__Available data__.
┏━━

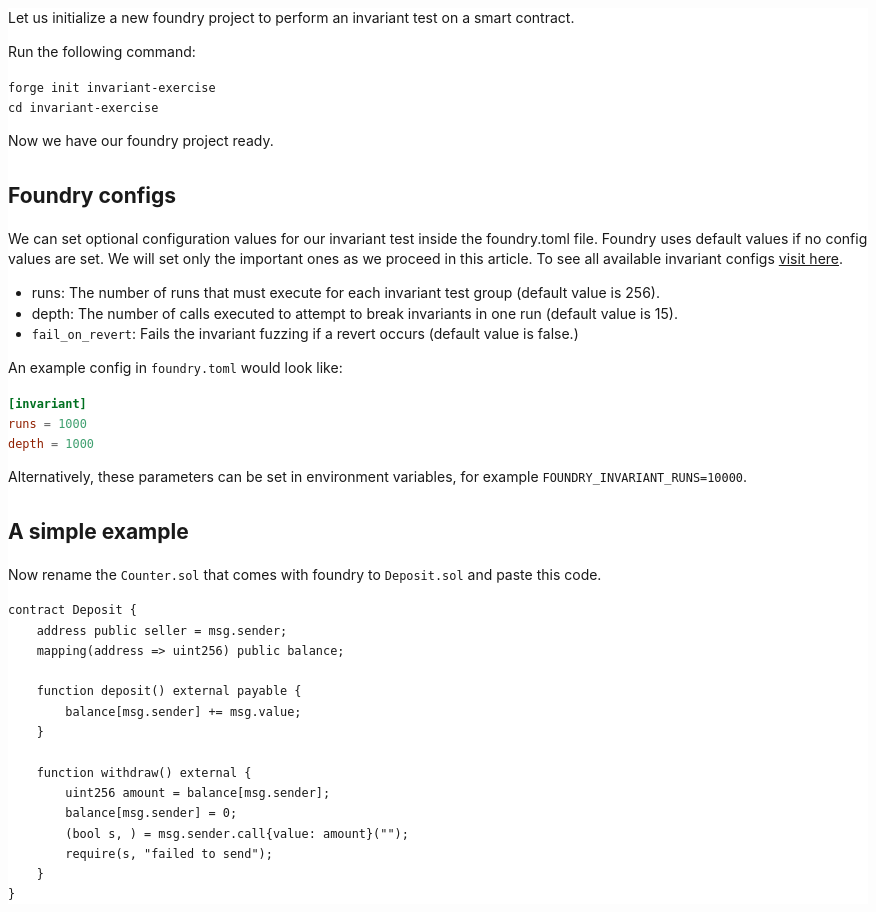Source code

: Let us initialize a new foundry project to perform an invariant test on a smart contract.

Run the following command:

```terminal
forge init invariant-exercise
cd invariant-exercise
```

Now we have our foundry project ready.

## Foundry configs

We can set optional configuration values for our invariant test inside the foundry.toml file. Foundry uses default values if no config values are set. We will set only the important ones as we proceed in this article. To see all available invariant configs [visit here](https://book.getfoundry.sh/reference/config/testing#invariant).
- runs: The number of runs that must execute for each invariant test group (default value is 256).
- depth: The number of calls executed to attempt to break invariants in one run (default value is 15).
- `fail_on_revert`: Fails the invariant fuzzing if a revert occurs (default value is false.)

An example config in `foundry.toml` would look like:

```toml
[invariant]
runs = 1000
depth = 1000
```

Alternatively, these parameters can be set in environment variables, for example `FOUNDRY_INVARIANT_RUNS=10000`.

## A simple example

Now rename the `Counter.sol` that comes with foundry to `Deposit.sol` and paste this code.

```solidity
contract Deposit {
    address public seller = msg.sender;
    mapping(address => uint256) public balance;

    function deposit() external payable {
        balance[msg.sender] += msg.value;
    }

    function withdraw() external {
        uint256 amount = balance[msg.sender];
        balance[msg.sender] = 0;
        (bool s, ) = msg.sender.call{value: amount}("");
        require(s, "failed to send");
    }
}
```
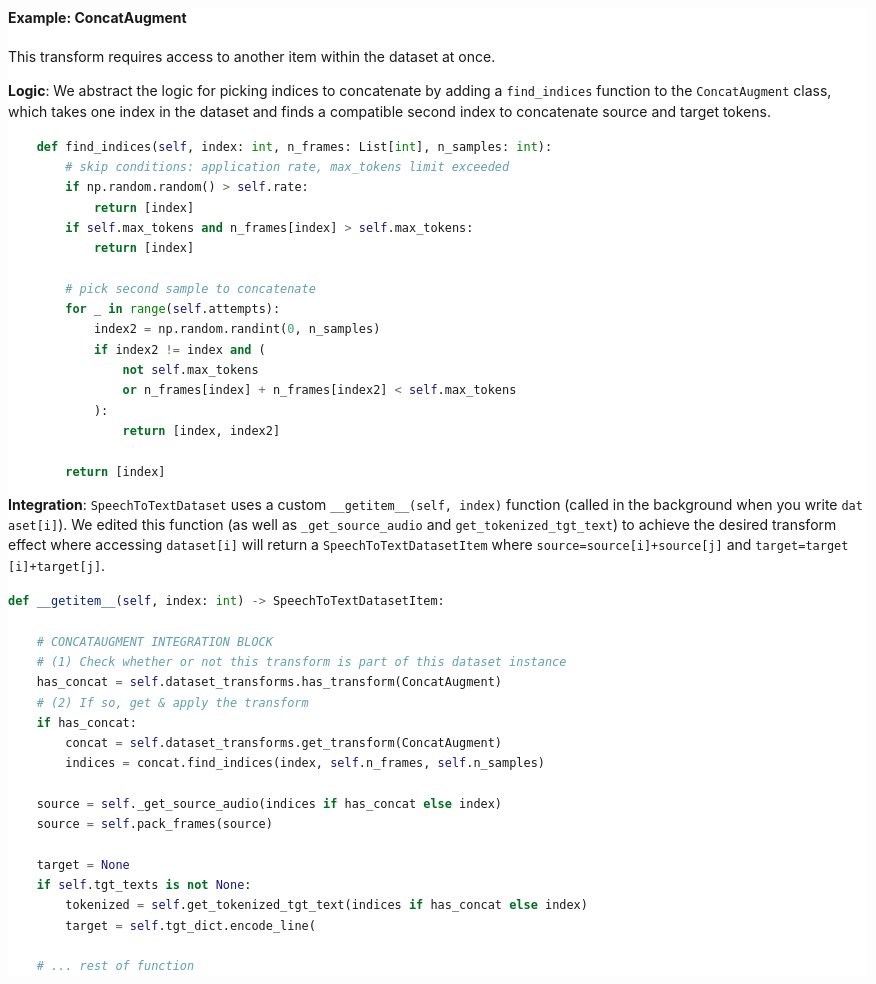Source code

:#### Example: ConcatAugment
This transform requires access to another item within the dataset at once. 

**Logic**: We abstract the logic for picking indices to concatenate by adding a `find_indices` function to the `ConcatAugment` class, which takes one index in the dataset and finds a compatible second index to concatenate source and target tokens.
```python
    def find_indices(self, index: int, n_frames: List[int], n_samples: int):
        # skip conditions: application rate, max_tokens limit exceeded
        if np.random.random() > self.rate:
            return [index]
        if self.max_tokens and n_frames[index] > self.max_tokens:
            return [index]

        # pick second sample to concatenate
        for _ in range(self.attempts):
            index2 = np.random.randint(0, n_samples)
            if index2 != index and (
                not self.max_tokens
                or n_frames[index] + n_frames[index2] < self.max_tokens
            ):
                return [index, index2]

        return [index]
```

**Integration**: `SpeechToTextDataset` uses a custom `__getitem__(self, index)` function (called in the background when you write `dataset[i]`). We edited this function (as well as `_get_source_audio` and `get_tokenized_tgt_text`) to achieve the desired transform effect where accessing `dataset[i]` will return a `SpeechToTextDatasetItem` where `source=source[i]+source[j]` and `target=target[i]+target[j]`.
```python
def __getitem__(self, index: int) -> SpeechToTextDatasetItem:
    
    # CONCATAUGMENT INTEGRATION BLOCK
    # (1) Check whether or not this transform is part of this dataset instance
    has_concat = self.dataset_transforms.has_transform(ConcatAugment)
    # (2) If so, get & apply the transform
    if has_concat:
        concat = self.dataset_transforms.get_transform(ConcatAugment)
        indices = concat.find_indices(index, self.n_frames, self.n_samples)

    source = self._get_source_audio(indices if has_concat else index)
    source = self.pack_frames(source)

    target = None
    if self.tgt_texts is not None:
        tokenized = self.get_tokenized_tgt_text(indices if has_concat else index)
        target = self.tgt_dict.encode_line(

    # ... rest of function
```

┗━━

__Work request__.
In how many lines of the material does the word "target" appear? Respond with the number only.

__Solution__.
4